Marie-Thérèse Chappaz testete alle. Fragt man Marie-Thérèse Chappaz nach dem Geheimnis ihrer Kunst, sagt sie ganz bescheiden: «Ich habe schöne Rebberge, ein wundervolles Terroir. Meine ältesten Reben sind 98 Jahre alt». Im zarten Alter von 18 Jahren habe sie vom Vater einen Rebberg bekommen, ihr erster Berufswunsch Hebamme wurde quasi darin begraben. Die Pionierin stellte 1997 auf biodynamischen Anbau um, 2003 erhielt sie das Bio-Zertifikat. Seit dreissig Jahren ziert ihr stilisiertes Konterfei ihre Flaschen, das Foto stammt von Designer Roger Pfund. «Ich wollte auf meinen Weinen präsent sein, aber nicht auf den ersten Blick zu erkennen», sagt die stylische Lady mit den himmelblauen Augen und der königsblauen Brille. Die Garden Party ist eine Premiere für Madame Chappaz. So viele Starchefs auf einen Streich habe sie sich nicht entgehen lassen wollen. Sie habe sich mit grossem Vergnügen durch mindestens zehn Stationen durchprobiert. Die Kreation aus Erbse, Minze und Pistazie vom «Magdalena»-Chef Dominik Hartmann aus Rickenbach SZ habe ganz wunderbar mit ihrem «Grain Sauvage», einem Humagne Rouge, harmoniert.

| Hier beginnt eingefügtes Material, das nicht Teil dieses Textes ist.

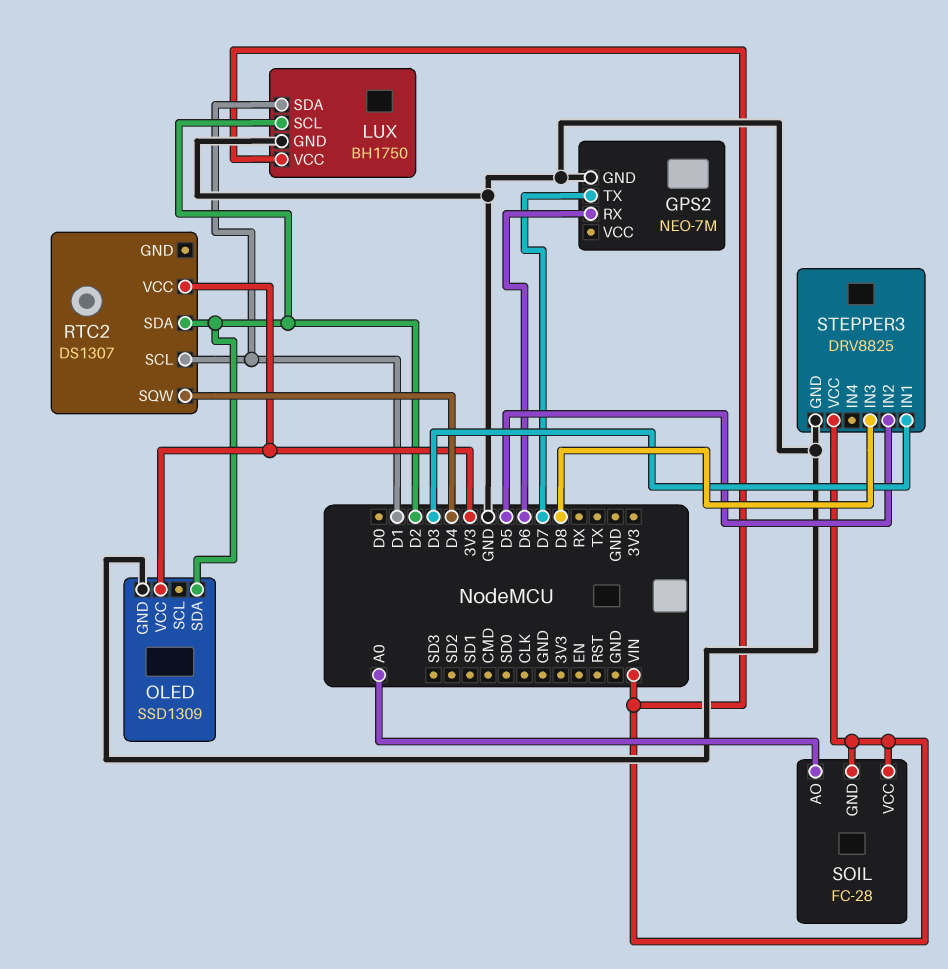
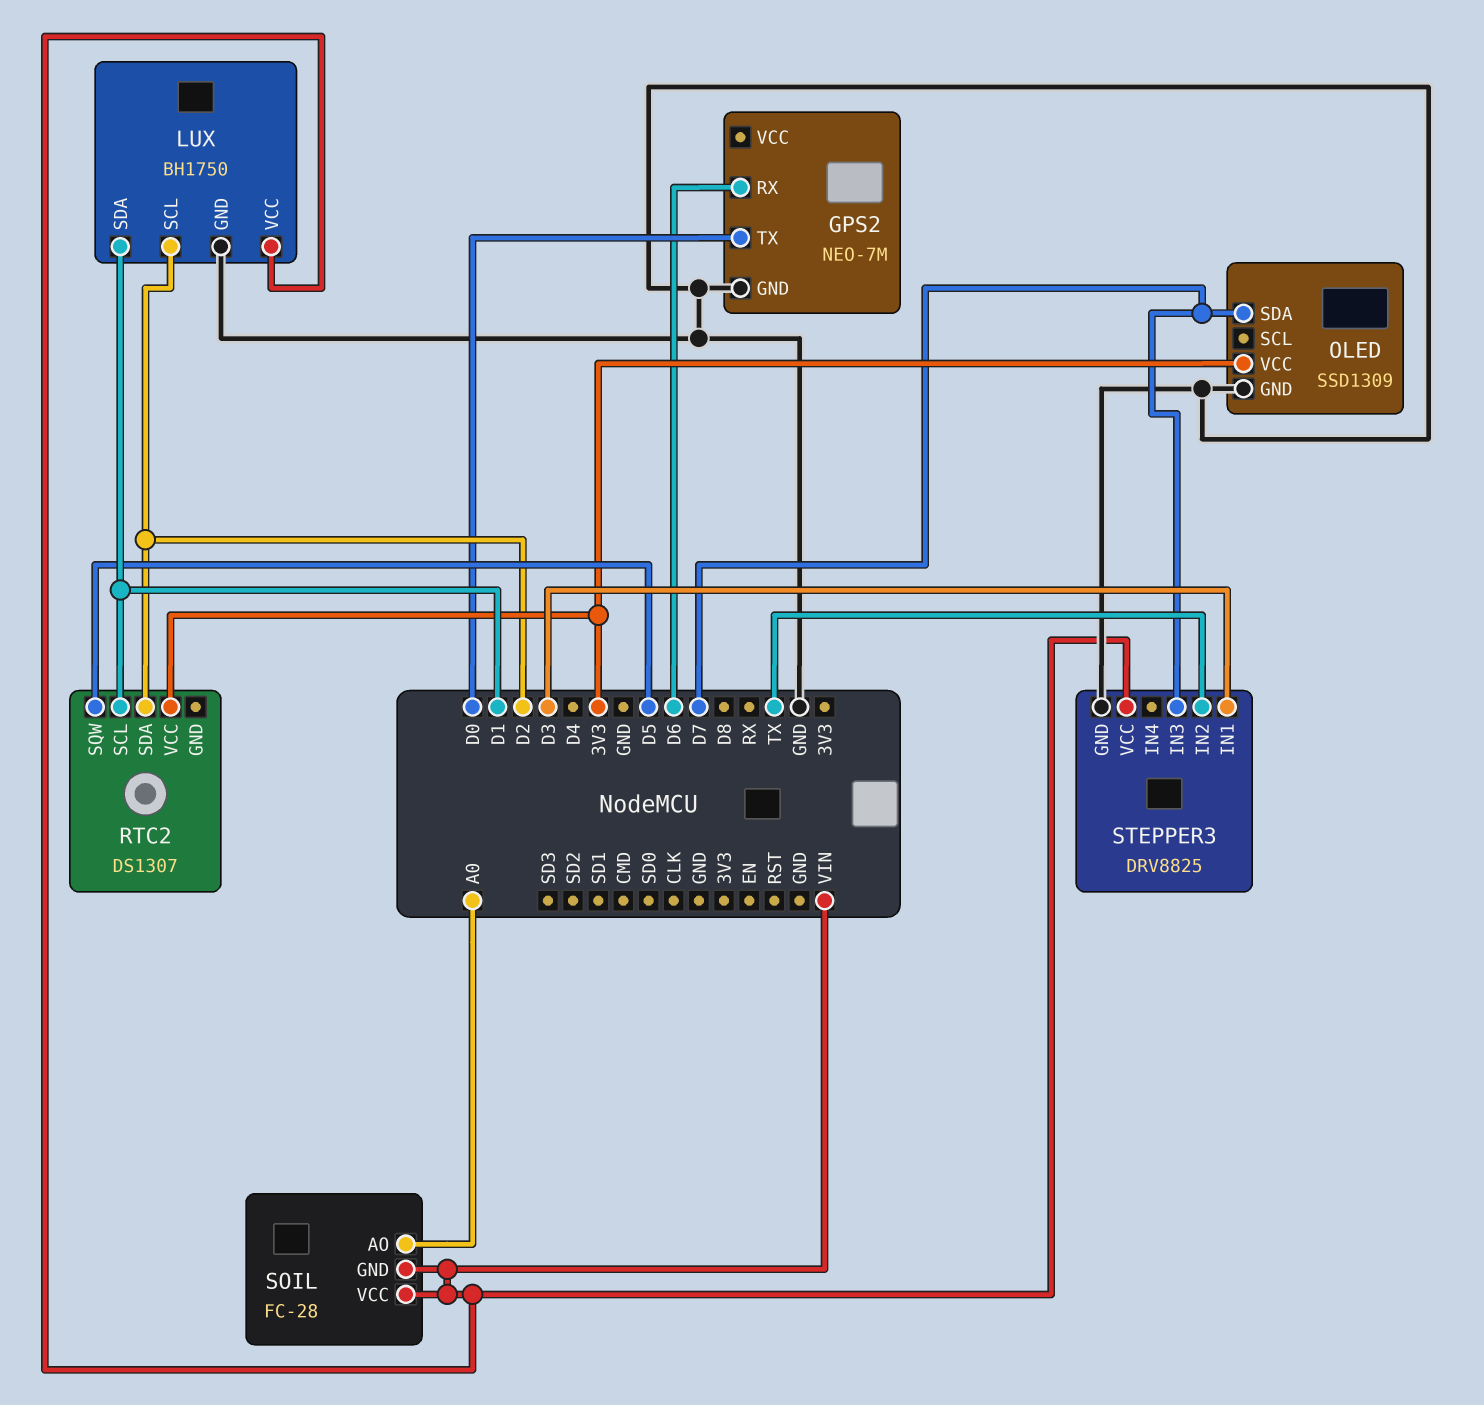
GPS2 pin TX: D7 -> D0
OLED pin SDA: D2 -> D7
RTC2 pin SQW: D4 -> D5
STEPPER3 pin IN2: D5 -> TX
STEPPER3 pin IN3: D8 -> D7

LOKALMATADORIN. Die kürzeste Anreise hatte Martha Gantenbein aus Fläsch/GR, sie war bei allen vier Ausgaben der Garden Party zu Gast. Sie hat ihren Mann Dani mitgebracht, mit dem sie vor genau vierzig Jahren den ersten gemeinsamen Jahrgang geschaffen hatte - und ausserdem elf Magnum-Flaschen ihres Chardonnay 2016. «Dieser ist jetzt optimal, er präsentiert sich offen, mit gutem Reifepotenzial.» Martha Gantenbein ist voll des Lobes für die neue Weinwelt. «Diese ist vielfältiger, interessanter geworden. Die Menschen haben generell heute so viele Möglichkeiten, und sie nutzen sie. Gerade auch die Winzer. Viele Betriebe wagen heute Neues, gehen unbeirrt ihre eigenen Wege. So wie Dani und ich das immer gemacht haben. Wir waren extrem jung und total angstfrei. Uns hat immer die Neugier getrieben, der Wille, Wein zu machen, der uns selbst schmeckt.»